Adaptive voltage scaling (AVS) is a method used to reduce the voltage supply by monitoring process quality and temperature. The idea is to create monitors on the die to feedback performance to a controller. If the temperature or process quality is good, then the voltage can be reduced, with no impact on performance. This can impact die area and verification, but can reduce dynamic power as well as leakage power. Like DVFS, this may require virtual level-shifter insertion.
Power Intent Specification
Once the decision has been made to use low-power design methods, this intent has to be somehow specified. Early ideas for specifying low-power intent included adding the power intent into RTL, design constraints (SDC), and library (Liberty) source files. This translated into having many copies of the same functional code to express different power requirements. This also necessitated complete functional regression runs simply because an isolation value was found to be incorrect. Fortunately, led by the Common Power Format (CPF) and later the Unified Power Format (UPF), power intent specification has been stripped completely out of RTL. Given my familiarity with CPF, I will speak in terms of CPF.
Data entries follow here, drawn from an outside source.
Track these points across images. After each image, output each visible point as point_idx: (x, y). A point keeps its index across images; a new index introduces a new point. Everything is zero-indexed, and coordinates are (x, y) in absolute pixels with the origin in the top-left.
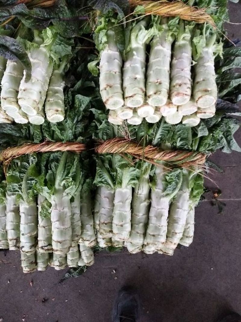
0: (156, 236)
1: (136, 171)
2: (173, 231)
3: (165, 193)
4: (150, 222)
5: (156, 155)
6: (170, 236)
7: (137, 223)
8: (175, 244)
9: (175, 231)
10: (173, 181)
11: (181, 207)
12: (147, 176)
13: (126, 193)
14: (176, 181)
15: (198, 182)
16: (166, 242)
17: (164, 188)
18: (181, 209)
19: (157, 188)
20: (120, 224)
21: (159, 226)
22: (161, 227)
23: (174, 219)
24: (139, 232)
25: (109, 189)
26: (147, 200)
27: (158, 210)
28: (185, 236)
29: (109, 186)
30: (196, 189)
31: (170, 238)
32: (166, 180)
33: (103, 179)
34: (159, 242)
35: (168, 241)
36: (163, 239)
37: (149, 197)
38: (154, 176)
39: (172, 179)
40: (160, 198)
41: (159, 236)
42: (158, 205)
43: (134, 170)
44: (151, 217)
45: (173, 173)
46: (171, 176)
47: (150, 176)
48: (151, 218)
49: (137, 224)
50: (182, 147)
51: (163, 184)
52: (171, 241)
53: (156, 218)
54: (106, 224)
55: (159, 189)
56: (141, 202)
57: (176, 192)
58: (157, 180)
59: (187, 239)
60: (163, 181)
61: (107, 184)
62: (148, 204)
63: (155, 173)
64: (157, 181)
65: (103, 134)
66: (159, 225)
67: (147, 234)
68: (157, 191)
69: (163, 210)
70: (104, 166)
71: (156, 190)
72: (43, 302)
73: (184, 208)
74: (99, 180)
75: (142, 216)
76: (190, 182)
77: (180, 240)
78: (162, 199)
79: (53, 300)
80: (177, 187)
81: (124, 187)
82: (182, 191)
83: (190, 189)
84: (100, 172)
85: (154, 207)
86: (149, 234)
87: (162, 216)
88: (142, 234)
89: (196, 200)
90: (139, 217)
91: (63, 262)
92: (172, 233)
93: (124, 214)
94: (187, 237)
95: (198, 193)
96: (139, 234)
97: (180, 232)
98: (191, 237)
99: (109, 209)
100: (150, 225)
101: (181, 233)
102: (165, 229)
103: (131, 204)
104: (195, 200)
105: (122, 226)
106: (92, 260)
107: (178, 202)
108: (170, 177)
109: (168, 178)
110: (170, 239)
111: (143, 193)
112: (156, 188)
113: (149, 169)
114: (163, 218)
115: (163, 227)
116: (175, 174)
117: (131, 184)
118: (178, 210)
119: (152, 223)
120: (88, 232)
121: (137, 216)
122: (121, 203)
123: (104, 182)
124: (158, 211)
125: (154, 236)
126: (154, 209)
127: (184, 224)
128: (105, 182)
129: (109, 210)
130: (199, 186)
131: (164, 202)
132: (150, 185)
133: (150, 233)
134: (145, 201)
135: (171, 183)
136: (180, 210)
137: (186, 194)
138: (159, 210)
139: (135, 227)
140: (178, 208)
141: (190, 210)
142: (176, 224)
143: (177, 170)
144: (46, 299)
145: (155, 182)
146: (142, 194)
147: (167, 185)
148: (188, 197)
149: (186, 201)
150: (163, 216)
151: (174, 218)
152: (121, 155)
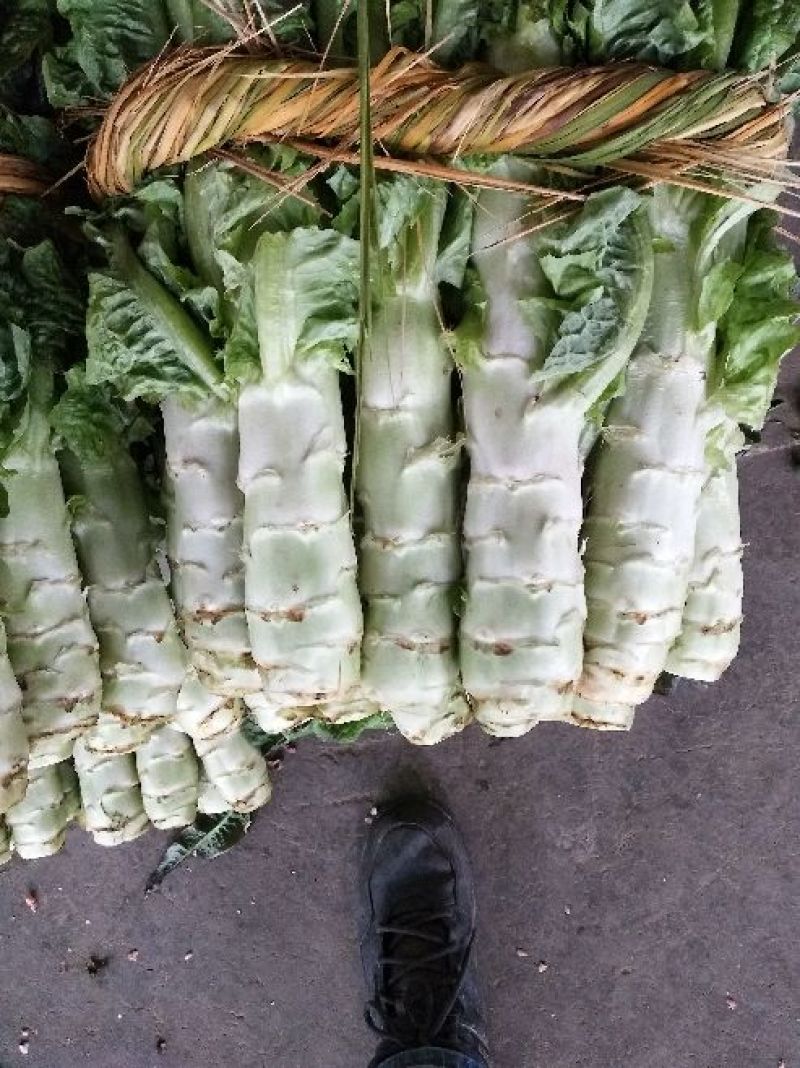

The idea behind CPF is to allow the user to completely specify low-power intent in a human-readable, TCL-based format—and more importantly, to keep the power requirements separate from the functional (RTL) requirements. It is then up to separate point tools to support interpretation of the CPF commands and translation into the native tool commands. This means the user defines low-power intent in one place instead of many tool-dependant places. Given the advent of this power-intent format, the need to verify this intent has become vital.